Axel J. Scherer ist kulturpolitischer Sprecher der SPD-Ratsfraktion

Leerstände im Europahaus sollten für Kunst und Kultur genutzt, die Kosten aus dem Programm „Creative City“ bestritten werden. Dafür hat sich nun der Arbeitskreis „Kultur“ der SPD-Ratsfraktion ausgesprochen. „Ziel des Programms ist schließlich die Belebung unserer Innenstadt durch kulturelles Leben, etwa in Form von Galerien oder Werkstätten“, erklärt Axel J. Scherer, kulturpolitischer Sprecher der Rats-SPD. Nach dem Auszug des Fraktionsbüros der Linken Liste und der Schließung des Café Klatsch sind jüngst zwei weitere Leerstände in dem markanten Innenstadtgebäude hinzugekommen.

„Creative City“ ist ein mit drei Millionen Euro unterfüttertes Projekt, das es zum Ziel hat, verloren gegangene urbane Qualität zum Teil zu ersetzen und ein positiv wirkendes und resilienteres Innenstadtleben zu etablieren.

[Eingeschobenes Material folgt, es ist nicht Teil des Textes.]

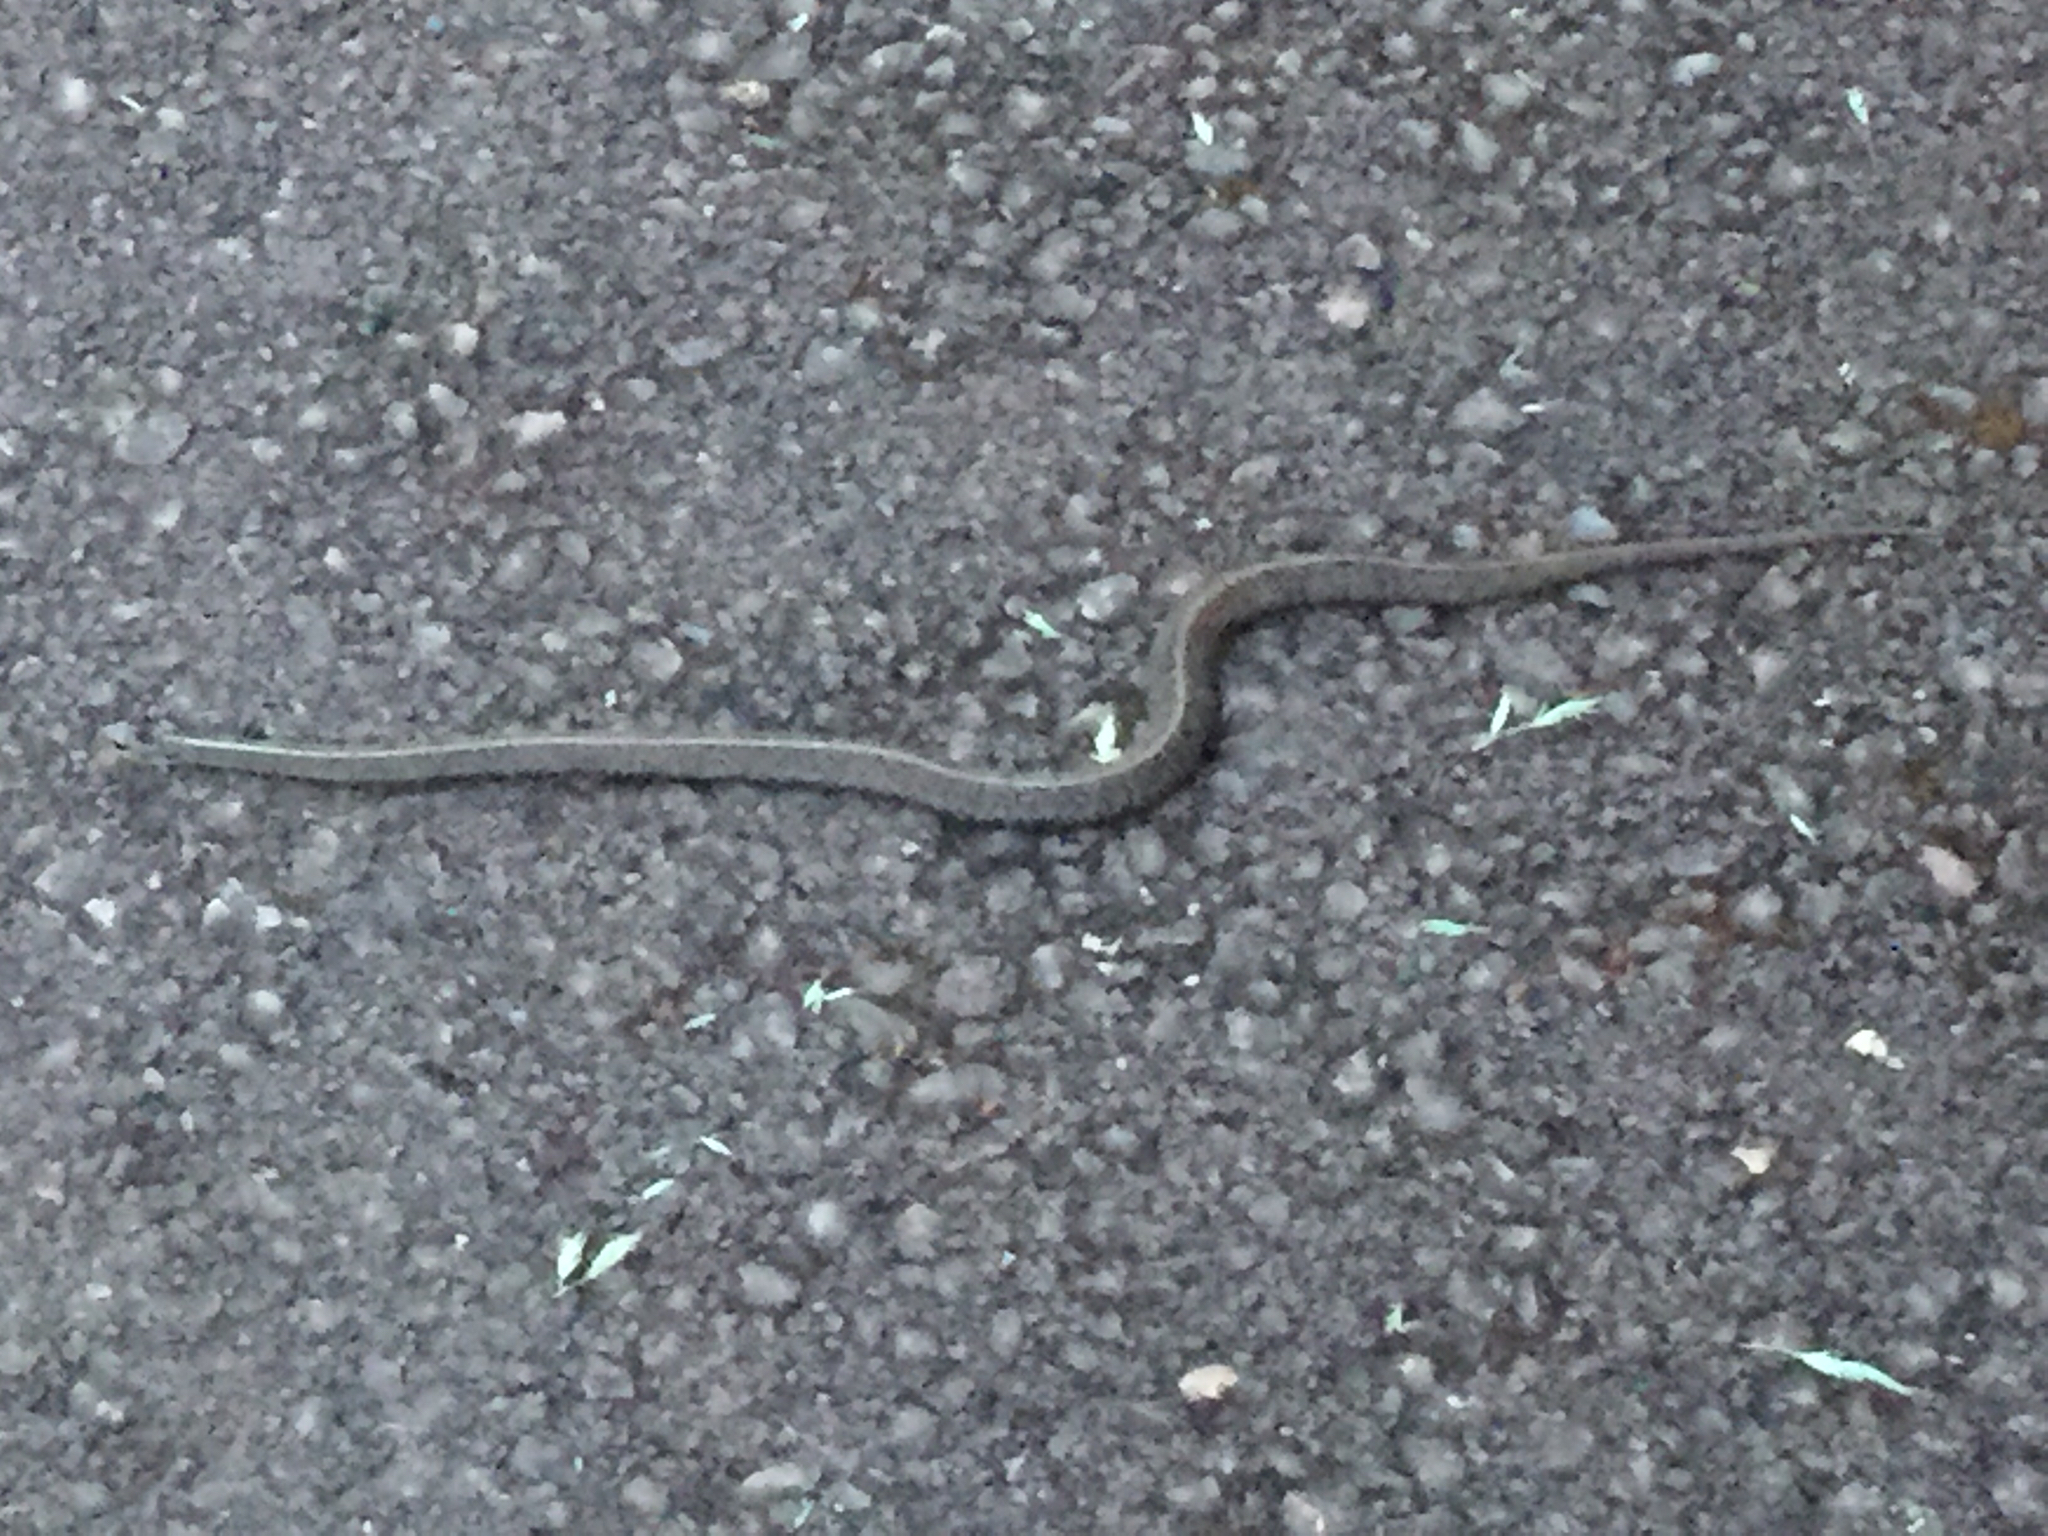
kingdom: Animalia
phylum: Chordata
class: Squamata
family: Colubridae
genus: Thamnophis
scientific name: Thamnophis ordinoides
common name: Northwestern garter snake
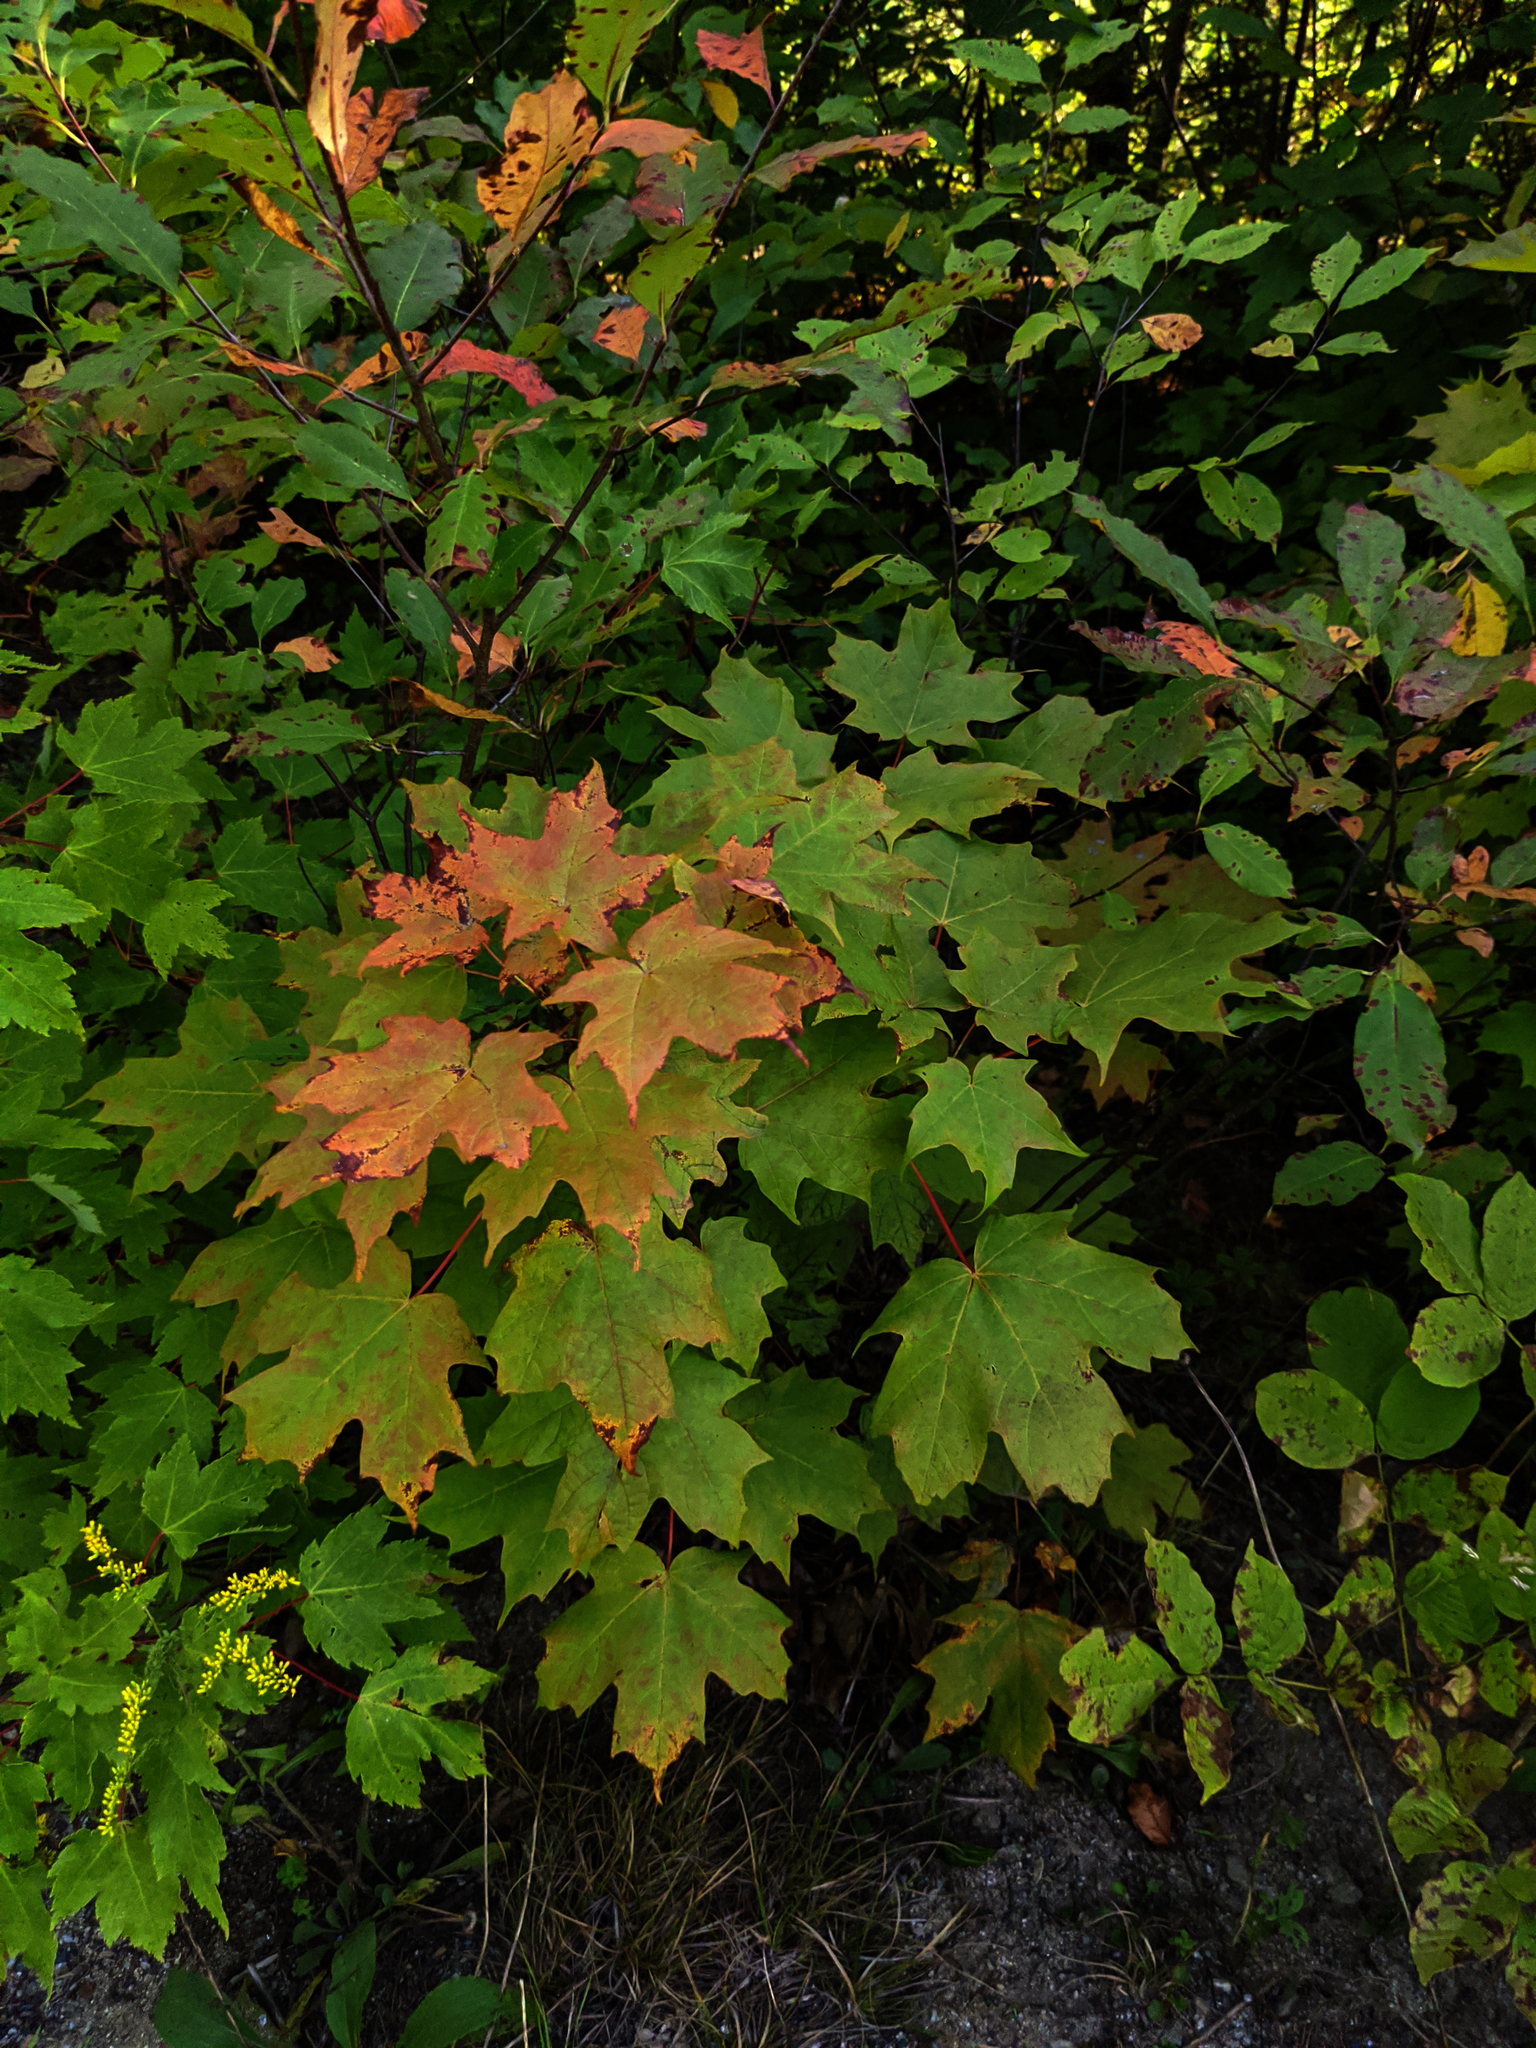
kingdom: Plantae
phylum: Tracheophyta
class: Magnoliopsida
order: Sapindales
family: Sapindaceae
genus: Acer
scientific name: Acer saccharum
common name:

Teilprojekte sind hier etwa ein Kreativquartiersmanagement mit Reallaboren sowie ein Künstlertreff mit Artothek und Literaturhaus.

Der besorgniserregende Zuwachs an Leerständen in der Innenstadt auf der einen Seite und die unmittelbare Nähe zu etablierten Kultureinrichtungen mit der Aussicht auf Synergien auf der anderen Seite sind nach Ansicht der SPD gute Gründe, im Rahmen von „Creative City2“ dort tätig zu werden.